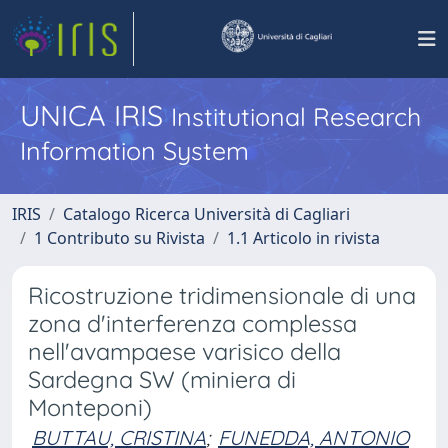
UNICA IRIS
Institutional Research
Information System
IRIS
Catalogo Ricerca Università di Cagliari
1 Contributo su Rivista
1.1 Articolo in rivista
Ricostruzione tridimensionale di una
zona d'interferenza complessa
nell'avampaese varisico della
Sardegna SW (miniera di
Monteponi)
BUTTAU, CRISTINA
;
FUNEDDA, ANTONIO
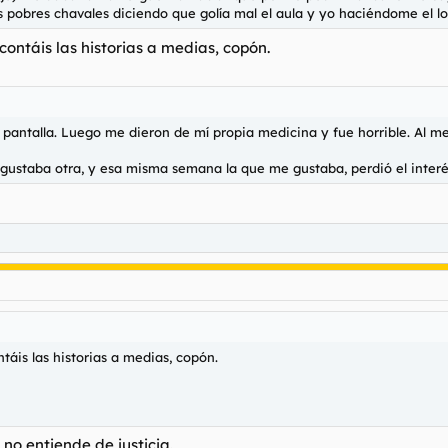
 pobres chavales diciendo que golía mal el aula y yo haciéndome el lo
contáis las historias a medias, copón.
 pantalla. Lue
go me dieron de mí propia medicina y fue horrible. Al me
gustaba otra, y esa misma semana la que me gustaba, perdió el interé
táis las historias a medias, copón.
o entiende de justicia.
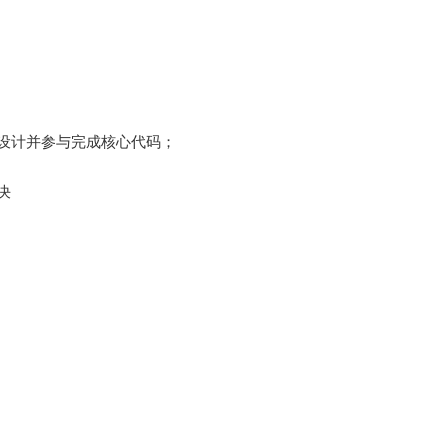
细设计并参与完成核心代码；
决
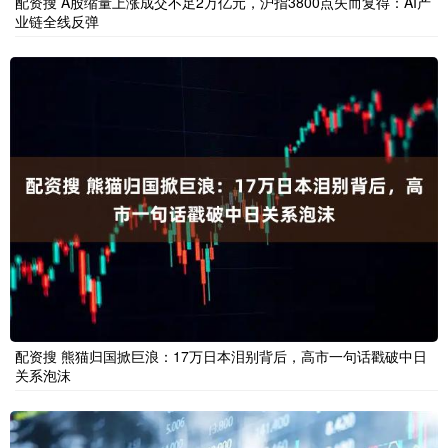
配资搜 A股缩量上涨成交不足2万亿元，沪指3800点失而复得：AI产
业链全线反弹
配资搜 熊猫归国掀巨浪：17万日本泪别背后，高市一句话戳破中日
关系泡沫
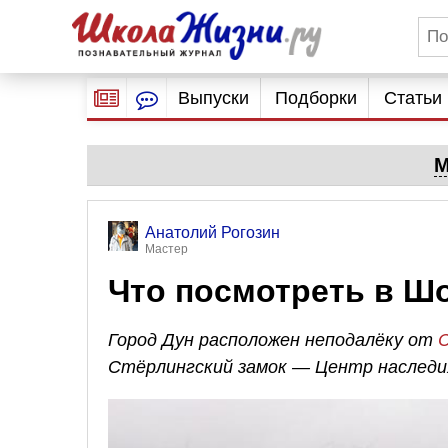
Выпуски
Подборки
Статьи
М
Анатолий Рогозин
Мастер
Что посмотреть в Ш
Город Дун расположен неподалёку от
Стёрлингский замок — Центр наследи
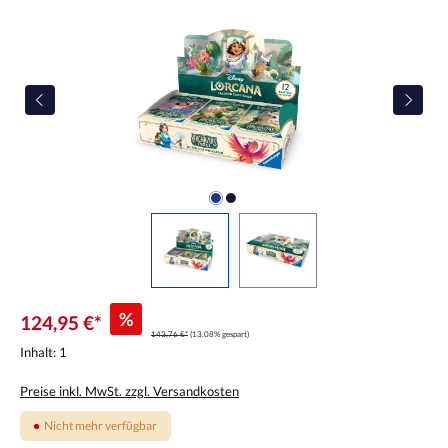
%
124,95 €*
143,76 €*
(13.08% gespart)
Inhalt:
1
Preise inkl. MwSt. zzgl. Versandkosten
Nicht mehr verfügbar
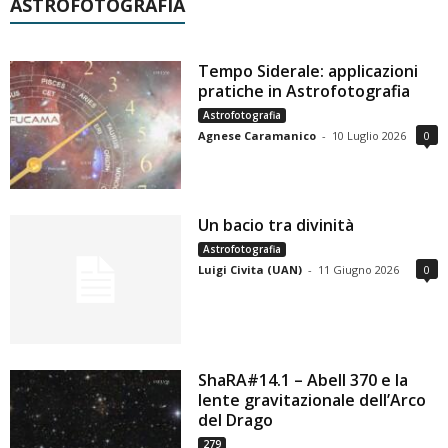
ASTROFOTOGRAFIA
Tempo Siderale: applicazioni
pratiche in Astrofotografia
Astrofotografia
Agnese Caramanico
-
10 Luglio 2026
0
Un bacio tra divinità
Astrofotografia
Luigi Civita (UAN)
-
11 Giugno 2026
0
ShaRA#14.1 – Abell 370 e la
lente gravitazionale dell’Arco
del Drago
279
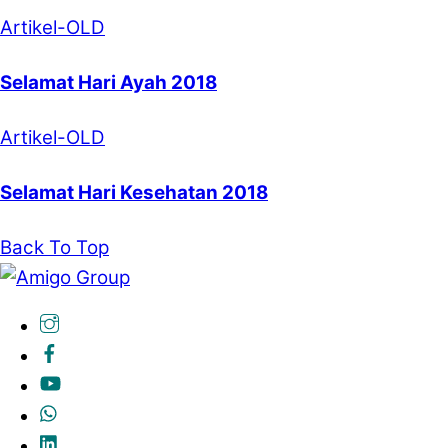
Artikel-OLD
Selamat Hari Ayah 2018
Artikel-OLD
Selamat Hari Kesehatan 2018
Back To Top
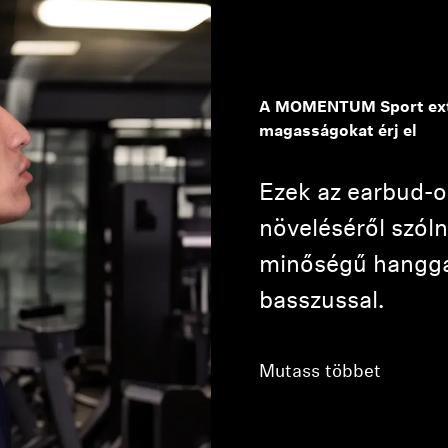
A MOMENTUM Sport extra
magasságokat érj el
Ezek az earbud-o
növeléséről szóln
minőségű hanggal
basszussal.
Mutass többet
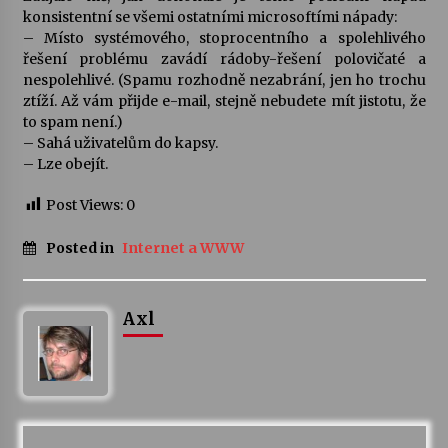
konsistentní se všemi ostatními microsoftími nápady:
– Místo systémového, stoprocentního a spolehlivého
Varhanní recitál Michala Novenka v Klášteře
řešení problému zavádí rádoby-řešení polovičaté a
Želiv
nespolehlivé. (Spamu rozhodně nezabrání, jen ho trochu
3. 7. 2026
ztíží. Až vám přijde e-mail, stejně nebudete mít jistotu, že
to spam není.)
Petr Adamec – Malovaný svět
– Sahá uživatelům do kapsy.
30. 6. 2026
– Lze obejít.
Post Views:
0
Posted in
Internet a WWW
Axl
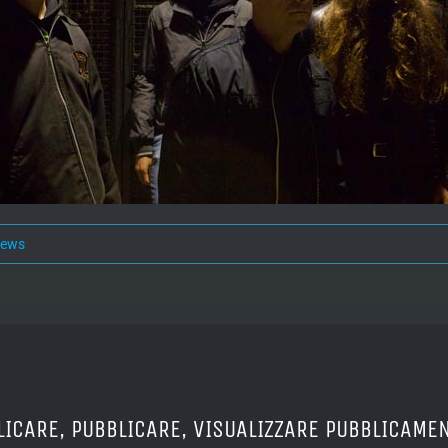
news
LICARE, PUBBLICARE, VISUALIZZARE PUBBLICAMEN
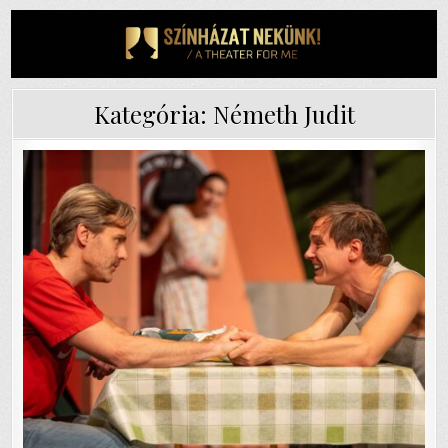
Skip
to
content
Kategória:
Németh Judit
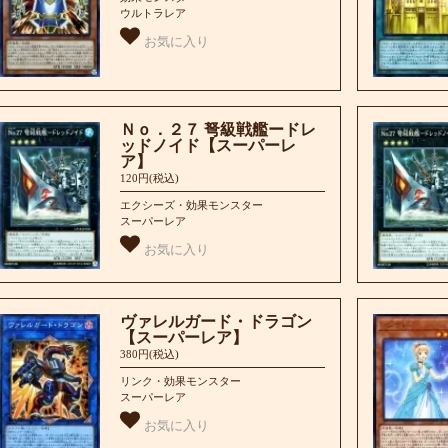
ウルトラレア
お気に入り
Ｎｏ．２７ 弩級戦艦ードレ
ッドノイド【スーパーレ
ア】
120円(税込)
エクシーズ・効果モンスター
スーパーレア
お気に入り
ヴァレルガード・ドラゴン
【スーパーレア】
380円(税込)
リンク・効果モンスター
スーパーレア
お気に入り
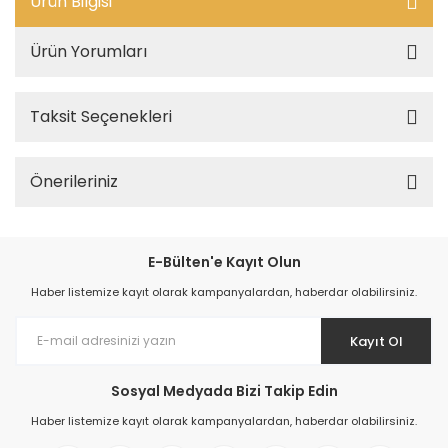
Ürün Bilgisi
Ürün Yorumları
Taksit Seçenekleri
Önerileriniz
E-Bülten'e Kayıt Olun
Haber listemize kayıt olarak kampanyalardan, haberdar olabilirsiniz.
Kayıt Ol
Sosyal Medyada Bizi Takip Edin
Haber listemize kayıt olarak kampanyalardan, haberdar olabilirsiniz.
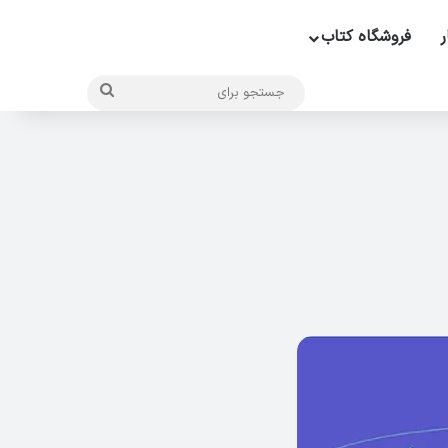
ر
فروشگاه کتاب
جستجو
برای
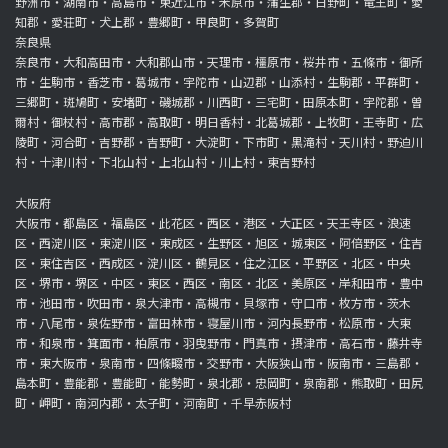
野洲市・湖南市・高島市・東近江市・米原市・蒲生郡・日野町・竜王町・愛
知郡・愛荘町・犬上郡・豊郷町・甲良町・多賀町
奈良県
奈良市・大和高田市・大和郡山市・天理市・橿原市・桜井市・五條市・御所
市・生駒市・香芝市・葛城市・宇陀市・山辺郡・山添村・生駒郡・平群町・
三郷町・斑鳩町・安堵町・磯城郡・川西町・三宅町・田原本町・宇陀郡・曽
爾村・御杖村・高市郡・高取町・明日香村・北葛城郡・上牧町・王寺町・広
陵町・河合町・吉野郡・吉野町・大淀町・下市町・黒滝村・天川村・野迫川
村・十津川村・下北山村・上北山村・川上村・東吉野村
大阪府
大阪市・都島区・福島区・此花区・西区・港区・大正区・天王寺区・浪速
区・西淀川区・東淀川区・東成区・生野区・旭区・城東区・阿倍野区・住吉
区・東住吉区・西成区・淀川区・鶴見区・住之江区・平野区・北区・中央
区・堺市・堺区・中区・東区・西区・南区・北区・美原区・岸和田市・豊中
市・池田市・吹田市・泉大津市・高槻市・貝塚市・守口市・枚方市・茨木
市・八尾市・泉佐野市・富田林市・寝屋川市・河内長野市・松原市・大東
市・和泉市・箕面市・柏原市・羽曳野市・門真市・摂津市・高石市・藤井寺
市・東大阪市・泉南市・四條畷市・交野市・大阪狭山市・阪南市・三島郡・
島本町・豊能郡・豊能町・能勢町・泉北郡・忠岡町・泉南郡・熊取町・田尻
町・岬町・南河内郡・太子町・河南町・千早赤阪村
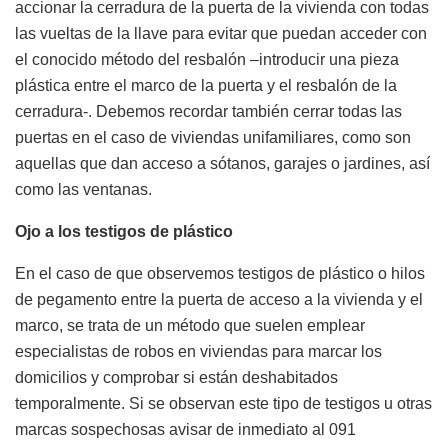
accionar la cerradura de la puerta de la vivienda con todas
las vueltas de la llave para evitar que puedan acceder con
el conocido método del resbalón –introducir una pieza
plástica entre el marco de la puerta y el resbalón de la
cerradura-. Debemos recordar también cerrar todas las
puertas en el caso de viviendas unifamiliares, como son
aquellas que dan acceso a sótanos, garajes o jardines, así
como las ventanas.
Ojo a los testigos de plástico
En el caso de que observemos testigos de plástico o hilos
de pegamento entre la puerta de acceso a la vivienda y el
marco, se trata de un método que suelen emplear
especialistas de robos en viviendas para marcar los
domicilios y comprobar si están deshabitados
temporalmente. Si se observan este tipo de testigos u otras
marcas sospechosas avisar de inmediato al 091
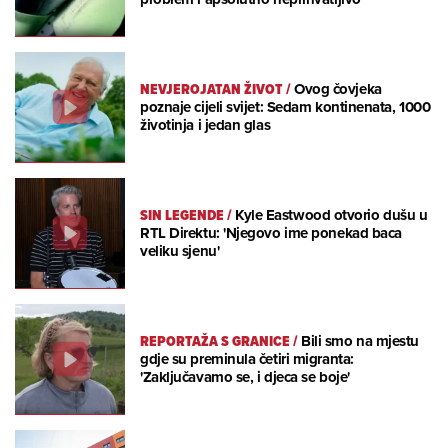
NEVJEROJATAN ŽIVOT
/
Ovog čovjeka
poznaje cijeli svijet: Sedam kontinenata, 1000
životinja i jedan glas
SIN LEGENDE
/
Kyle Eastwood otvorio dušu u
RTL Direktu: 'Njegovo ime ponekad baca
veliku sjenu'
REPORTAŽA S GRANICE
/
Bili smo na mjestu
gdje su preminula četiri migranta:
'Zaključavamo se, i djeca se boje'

Description of the task:
Show each line from the rows above that contains the string "historias". Case counts.

Response area:
contáis las historias a medias, copón.
táis las historias a medias, copón.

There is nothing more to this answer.